▶ 本文抜粋
>>>
複数の品種がありますが、精油として流通している代表的な品種はラバンジンアブリアル、ラバンジンスーパー、ラバンジングロッソです。
これらから採れる精油は香りや成分に若干の違いはありますが、精油を扱う際の禁忌事項に違いはありません。
ラバンジン精油はフローラルな香りとシャープな草の香りを併せ持っており、リフレッシュしたい時や精神的な疲労をとりたい時に役立つ精油とされています。
ここではラバンジン(ラバンディン)とはどのような植物か?ラバンジン(ラバンディン)の精油の香りや特徴、使い方・活用法や、使用する時の注意点などについて紹介します。
ラバンジンってどんな植物?
ラバンジンはヨーロッパで発見されたラベンダーの交配種で、現在はヨーロッパ各地で栽培され、主産地はフランスです。
草丈は60~100㎝程度で、他のラベンダーの品種と比べると大型で、暑さ寒さに強く、とても丈夫です。
葉は明るい緑色で細長い形をしています。
茎は地面に近いところから分岐して伸びていき、こんもりとした半球状の株に成長します。若い茎は緑色で表面に産毛のような白い毛が生え、根元に近い古い茎は茶色で木のような質感になっています。
花は茎の先端部の花穂(カスイ)と呼ばれる部分に、稲穂のような形に集合して複数咲きます。
ラバンジンは他のラベンダーに比べると花穂が長く15㎝に達するものもあり、より多くの花を咲かせます。
花の色は紫色、形は唇形(シンケイ)と呼ばれる形で、筒状の花びらが上下に分かれた形をしています。
<<<
▶ 課題 A
次の(i)〜(iii)は本文抜粋の内容と合っていますか。それぞれ「はい」か「いいえ」で答え、判断の根拠となる本文の語句をそのまま引用してください。
(i) ラバンジンの主産地はフランスである。
(ii) ラバンジンは他のラベンダーの品種より小型である。
(iii) 品種が異なると、精油を扱う際の禁忌事項も異なる。
▶ 課題 B
本文抜粋によると、ラバンジンの花穂は長いものでどのくらいに達しますか。
▶ 課題 C
本文抜粋の「これらから採れる精油は香りや」から「葉は明るい緑色で細長い形をしています。」までを、その語句も含めて一字一句違えずに繰り返してください。

▶ データ内容
>>>
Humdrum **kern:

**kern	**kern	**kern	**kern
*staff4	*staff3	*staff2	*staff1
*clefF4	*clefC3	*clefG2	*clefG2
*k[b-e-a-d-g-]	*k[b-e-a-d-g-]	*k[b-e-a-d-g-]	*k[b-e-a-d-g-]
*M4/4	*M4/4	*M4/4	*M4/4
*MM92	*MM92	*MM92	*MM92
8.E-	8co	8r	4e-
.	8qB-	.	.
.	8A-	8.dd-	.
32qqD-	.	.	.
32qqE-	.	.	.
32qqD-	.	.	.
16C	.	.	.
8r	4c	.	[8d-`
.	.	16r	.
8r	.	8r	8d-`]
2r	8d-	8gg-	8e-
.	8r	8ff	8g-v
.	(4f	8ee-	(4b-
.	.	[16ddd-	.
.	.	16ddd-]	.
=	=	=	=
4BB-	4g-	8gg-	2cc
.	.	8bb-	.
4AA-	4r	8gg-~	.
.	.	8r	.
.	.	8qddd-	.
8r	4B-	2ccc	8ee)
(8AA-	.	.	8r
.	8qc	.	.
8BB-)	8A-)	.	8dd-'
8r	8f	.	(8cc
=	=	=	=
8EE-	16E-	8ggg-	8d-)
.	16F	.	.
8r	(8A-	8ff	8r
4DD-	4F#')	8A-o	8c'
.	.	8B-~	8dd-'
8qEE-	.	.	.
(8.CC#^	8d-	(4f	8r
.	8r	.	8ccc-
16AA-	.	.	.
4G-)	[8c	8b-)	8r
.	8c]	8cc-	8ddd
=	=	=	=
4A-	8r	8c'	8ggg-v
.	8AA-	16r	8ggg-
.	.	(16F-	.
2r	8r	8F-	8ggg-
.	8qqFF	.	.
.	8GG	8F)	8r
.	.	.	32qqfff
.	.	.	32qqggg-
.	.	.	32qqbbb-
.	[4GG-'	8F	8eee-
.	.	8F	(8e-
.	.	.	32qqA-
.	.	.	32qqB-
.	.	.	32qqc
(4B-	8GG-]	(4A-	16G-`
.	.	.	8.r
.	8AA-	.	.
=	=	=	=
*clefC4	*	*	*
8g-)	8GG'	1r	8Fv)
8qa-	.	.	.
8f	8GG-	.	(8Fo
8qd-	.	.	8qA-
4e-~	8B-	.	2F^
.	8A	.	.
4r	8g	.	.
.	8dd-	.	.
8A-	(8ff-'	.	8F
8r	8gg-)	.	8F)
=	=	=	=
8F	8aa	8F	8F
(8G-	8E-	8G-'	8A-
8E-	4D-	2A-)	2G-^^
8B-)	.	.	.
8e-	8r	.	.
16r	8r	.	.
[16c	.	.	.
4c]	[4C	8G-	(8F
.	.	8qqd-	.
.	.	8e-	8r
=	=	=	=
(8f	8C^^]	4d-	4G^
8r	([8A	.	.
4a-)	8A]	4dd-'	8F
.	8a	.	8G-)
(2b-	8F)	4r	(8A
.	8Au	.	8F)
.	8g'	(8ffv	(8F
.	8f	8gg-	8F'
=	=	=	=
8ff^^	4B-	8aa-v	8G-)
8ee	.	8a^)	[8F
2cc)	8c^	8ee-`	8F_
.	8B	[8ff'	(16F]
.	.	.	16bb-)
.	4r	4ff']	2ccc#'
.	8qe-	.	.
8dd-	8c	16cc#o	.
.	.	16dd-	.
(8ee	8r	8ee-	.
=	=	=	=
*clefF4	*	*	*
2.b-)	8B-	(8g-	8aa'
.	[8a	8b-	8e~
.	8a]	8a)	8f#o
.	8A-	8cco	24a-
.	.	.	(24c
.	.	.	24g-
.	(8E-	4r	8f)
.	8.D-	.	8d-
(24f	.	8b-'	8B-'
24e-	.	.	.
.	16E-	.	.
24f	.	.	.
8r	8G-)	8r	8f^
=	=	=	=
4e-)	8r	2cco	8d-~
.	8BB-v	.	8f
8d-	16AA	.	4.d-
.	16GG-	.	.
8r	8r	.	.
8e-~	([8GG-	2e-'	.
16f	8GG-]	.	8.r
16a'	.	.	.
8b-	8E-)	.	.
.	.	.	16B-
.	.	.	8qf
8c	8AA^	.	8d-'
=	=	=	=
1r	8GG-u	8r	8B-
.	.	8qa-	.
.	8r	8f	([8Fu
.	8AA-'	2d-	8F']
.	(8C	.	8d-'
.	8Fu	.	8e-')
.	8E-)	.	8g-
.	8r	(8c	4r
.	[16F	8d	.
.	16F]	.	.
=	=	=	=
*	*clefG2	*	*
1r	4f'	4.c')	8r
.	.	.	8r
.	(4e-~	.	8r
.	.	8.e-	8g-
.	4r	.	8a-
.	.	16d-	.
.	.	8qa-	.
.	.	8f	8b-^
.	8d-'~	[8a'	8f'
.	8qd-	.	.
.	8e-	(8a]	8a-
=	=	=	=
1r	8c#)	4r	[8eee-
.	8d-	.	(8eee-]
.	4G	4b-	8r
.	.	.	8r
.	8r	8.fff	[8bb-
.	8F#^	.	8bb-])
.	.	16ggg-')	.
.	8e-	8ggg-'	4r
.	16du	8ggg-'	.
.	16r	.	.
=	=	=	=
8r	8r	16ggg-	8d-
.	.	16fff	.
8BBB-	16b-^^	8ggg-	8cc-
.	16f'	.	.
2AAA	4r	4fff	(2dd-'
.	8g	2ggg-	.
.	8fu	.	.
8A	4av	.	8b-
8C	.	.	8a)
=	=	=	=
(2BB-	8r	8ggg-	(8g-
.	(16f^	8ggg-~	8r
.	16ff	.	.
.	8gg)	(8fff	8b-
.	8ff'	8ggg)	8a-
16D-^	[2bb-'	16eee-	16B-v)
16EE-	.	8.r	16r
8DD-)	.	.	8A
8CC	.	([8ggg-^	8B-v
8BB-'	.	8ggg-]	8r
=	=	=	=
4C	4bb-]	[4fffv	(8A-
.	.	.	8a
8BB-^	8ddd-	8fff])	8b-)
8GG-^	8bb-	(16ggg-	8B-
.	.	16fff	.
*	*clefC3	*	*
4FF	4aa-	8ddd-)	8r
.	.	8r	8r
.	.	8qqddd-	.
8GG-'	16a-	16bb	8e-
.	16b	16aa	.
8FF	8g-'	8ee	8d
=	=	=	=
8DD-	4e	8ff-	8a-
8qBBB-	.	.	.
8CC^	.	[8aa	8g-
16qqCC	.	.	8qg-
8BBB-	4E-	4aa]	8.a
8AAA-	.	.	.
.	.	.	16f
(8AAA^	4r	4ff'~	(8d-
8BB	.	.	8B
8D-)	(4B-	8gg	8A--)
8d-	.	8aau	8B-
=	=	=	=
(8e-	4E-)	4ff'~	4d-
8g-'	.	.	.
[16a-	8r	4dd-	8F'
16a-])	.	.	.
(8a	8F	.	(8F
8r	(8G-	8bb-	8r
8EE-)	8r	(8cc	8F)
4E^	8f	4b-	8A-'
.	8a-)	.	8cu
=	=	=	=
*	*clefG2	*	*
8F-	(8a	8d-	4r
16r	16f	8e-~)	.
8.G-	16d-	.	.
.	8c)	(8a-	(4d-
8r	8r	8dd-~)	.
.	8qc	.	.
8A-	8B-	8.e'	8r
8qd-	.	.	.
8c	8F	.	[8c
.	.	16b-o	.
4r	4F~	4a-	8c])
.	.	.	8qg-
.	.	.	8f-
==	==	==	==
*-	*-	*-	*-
<<<
▶ 解答欄 A
(i) はい。「主産地はフランスです」
(ii) いいえ。「他のラベンダーの品種と比べると大型で」
(iii) いいえ。「精油を扱う際の禁忌事項に違いはありません」

▶ 解答欄 B
15㎝に達するものもあります。

▶ 解答欄 C
これらから採れる精油は香りや成分に若干の違いはありますが、精油を扱う際の禁忌事項に違いはありません。
ラバンジン精油はフローラルな香りとシャープな草の香りを併せ持っており、リフレッシュしたい時や精神的な疲労をとりたい時に役立つ精油とされています。
ここではラバンジン(ラバンディン)とはどのような植物か?ラバンジン(ラバンディン)の精油の香りや特徴、使い方・活用法や、使用する時の注意点などについて紹介します。
ラバンジンってどんな植物?
ラバンジンはヨーロッパで発見されたラベンダーの交配種で、現在はヨーロッパ各地で栽培され、主産地はフランスです。
草丈は60~100㎝程度で、他のラベンダーの品種と比べると大型で、暑さ寒さに強く、とても丈夫です。
葉は明るい緑色で細長い形をしています。